Express everything in the data from the line containing "pose: elev=38.8 azim=59.2" down to the final line, inclusive, as a JSON list of strings with one string per line and blank lines omitted.

- - - - -

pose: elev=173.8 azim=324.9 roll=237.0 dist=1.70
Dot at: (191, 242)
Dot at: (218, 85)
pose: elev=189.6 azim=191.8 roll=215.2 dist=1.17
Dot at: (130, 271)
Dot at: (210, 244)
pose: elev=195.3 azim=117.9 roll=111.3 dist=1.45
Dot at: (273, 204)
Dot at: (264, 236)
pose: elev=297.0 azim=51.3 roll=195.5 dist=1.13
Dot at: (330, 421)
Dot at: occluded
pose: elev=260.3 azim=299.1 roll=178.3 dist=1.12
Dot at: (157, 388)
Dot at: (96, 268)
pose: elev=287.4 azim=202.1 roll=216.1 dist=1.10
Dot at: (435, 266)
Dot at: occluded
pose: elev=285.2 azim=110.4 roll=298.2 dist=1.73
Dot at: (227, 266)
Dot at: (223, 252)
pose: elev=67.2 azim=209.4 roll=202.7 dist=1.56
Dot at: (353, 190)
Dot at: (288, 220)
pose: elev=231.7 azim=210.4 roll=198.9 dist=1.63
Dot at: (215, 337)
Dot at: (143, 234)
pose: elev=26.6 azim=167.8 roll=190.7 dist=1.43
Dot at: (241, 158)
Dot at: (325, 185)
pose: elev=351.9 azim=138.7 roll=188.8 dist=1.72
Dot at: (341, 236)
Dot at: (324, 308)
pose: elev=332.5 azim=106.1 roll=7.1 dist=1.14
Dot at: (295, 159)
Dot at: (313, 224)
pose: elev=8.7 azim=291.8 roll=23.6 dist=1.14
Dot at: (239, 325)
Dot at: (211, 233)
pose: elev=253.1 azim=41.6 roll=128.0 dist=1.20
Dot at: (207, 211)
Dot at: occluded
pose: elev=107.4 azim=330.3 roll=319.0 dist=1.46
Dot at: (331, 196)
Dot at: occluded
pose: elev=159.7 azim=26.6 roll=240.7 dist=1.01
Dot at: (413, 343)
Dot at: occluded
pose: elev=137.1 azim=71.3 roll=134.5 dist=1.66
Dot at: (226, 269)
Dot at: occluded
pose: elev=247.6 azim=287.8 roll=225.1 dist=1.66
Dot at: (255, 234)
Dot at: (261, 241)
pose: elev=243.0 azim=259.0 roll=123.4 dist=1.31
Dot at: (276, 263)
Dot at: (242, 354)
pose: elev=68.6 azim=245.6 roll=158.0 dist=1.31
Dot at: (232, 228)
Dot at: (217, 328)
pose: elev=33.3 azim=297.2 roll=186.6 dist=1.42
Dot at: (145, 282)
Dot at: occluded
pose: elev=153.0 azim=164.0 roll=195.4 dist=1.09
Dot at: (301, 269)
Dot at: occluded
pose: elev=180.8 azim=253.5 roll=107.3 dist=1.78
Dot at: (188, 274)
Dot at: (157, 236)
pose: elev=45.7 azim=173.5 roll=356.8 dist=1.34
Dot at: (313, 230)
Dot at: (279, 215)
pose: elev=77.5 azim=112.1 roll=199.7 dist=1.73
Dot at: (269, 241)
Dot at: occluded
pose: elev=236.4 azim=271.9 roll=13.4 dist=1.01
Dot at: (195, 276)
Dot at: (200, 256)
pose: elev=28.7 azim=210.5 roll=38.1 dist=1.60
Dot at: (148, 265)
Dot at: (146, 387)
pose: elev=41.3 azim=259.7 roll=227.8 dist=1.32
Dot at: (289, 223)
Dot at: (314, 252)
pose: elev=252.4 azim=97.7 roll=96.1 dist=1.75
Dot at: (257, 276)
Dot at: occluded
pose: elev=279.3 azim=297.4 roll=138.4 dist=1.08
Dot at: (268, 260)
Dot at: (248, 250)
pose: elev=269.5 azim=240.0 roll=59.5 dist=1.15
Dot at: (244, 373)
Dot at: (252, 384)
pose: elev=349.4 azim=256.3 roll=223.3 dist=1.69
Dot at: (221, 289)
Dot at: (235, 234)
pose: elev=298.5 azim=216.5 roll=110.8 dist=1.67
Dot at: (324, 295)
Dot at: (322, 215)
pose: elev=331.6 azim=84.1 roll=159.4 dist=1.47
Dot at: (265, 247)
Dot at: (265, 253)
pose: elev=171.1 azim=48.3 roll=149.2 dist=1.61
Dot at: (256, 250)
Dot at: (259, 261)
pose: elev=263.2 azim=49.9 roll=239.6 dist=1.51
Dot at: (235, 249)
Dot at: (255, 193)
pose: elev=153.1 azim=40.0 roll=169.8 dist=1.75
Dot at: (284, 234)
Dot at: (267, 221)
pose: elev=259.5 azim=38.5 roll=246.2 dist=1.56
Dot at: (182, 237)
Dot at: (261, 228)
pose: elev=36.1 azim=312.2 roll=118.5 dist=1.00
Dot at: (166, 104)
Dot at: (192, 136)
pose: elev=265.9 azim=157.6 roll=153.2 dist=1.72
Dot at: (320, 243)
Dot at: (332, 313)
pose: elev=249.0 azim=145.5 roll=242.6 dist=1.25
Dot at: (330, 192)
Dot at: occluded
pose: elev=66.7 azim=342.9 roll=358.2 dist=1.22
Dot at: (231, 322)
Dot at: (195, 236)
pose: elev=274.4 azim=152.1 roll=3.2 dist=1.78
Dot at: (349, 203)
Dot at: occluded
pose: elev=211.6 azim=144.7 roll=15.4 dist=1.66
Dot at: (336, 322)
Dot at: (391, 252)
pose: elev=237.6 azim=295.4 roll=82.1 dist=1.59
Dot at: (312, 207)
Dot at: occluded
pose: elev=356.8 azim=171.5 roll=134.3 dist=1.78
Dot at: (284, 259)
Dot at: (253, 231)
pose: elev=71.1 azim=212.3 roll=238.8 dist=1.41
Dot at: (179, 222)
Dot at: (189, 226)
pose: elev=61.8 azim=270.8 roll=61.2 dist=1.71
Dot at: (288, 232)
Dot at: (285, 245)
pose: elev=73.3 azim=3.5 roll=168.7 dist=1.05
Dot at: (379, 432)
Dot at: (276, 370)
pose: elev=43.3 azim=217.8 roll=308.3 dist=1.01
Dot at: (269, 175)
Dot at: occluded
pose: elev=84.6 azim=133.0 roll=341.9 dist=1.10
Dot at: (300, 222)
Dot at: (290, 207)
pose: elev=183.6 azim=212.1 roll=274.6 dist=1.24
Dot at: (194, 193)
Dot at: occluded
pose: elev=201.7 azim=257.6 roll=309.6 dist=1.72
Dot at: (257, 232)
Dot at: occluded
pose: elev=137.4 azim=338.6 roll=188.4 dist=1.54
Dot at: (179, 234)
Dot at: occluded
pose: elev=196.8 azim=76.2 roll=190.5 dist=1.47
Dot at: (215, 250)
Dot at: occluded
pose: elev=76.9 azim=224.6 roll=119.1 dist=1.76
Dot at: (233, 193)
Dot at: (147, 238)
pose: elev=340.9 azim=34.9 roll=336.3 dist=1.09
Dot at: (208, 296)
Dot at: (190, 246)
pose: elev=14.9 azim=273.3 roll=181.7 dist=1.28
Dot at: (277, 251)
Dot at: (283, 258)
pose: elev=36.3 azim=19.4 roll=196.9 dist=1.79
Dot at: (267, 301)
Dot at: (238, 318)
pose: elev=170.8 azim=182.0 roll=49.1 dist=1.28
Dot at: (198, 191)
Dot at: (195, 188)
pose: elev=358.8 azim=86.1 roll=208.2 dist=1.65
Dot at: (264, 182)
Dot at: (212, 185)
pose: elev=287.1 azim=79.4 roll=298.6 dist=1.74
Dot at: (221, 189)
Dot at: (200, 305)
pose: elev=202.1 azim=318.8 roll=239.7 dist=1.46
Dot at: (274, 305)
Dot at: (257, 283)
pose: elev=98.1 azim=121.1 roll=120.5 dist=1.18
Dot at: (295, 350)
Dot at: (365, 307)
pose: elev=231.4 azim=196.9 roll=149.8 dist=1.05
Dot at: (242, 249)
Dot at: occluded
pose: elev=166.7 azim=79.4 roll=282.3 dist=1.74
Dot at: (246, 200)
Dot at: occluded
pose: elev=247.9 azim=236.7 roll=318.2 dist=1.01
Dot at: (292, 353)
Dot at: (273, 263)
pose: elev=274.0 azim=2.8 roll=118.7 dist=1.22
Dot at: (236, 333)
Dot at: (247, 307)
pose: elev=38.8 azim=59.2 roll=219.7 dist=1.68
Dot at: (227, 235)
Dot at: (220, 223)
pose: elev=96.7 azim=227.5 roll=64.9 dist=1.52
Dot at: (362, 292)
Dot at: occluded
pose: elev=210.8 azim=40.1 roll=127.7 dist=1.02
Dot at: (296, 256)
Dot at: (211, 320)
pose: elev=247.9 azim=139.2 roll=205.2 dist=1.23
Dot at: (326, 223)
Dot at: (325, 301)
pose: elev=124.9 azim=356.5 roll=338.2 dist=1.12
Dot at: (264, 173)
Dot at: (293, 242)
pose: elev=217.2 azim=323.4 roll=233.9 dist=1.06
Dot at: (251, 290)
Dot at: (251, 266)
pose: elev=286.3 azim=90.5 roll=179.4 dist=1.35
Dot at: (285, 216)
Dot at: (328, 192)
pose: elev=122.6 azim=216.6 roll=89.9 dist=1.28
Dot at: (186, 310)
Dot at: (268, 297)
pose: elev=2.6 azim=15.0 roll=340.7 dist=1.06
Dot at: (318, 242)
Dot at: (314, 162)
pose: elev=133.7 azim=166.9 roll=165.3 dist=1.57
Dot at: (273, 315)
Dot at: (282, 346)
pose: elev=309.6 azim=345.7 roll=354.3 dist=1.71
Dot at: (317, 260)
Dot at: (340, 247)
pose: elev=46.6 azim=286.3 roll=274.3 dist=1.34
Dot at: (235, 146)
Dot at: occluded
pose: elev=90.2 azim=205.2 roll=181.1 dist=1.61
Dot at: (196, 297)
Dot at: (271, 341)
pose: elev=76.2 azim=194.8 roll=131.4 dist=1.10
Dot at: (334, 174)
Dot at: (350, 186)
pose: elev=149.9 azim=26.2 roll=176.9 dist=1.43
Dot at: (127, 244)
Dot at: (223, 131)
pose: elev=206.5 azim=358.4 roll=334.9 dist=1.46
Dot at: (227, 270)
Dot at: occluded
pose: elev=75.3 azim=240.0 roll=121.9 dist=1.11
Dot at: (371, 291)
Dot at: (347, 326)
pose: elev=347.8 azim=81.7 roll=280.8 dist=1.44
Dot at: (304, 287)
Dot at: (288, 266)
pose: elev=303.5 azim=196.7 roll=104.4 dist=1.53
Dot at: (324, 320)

- - - - -

## Exercise response
[
  "pose: elev=38.8 azim=59.2 roll=219.7 dist=1.68",
  "Dot at: (227, 235)",
  "Dot at: (220, 223)",
  "pose: elev=96.7 azim=227.5 roll=64.9 dist=1.52",
  "Dot at: (362, 292)",
  "Dot at: occluded",
  "pose: elev=210.8 azim=40.1 roll=127.7 dist=1.02",
  "Dot at: (296, 256)",
  "Dot at: (211, 320)",
  "pose: elev=247.9 azim=139.2 roll=205.2 dist=1.23",
  "Dot at: (326, 223)",
  "Dot at: (325, 301)",
  "pose: elev=124.9 azim=356.5 roll=338.2 dist=1.12",
  "Dot at: (264, 173)",
  "Dot at: (293, 242)",
  "pose: elev=217.2 azim=323.4 roll=233.9 dist=1.06",
  "Dot at: (251, 290)",
  "Dot at: (251, 266)",
  "pose: elev=286.3 azim=90.5 roll=179.4 dist=1.35",
  "Dot at: (285, 216)",
  "Dot at: (328, 192)",
  "pose: elev=122.6 azim=216.6 roll=89.9 dist=1.28",
  "Dot at: (186, 310)",
  "Dot at: (268, 297)",
  "pose: elev=2.6 azim=15.0 roll=340.7 dist=1.06",
  "Dot at: (318, 242)",
  "Dot at: (314, 162)",
  "pose: elev=133.7 azim=166.9 roll=165.3 dist=1.57",
  "Dot at: (273, 315)",
  "Dot at: (282, 346)",
  "pose: elev=309.6 azim=345.7 roll=354.3 dist=1.71",
  "Dot at: (317, 260)",
  "Dot at: (340, 247)",
  "pose: elev=46.6 azim=286.3 roll=274.3 dist=1.34",
  "Dot at: (235, 146)",
  "Dot at: occluded",
  "pose: elev=90.2 azim=205.2 roll=181.1 dist=1.61",
  "Dot at: (196, 297)",
  "Dot at: (271, 341)",
  "pose: elev=76.2 azim=194.8 roll=131.4 dist=1.10",
  "Dot at: (334, 174)",
  "Dot at: (350, 186)",
  "pose: elev=149.9 azim=26.2 roll=176.9 dist=1.43",
  "Dot at: (127, 244)",
  "Dot at: (223, 131)",
  "pose: elev=206.5 azim=358.4 roll=334.9 dist=1.46",
  "Dot at: (227, 270)",
  "Dot at: occluded",
  "pose: elev=75.3 azim=240.0 roll=121.9 dist=1.11",
  "Dot at: (371, 291)",
  "Dot at: (347, 326)",
  "pose: elev=347.8 azim=81.7 roll=280.8 dist=1.44",
  "Dot at: (304, 287)",
  "Dot at: (288, 266)",
  "pose: elev=303.5 azim=196.7 roll=104.4 dist=1.53",
  "Dot at: (324, 320)"
]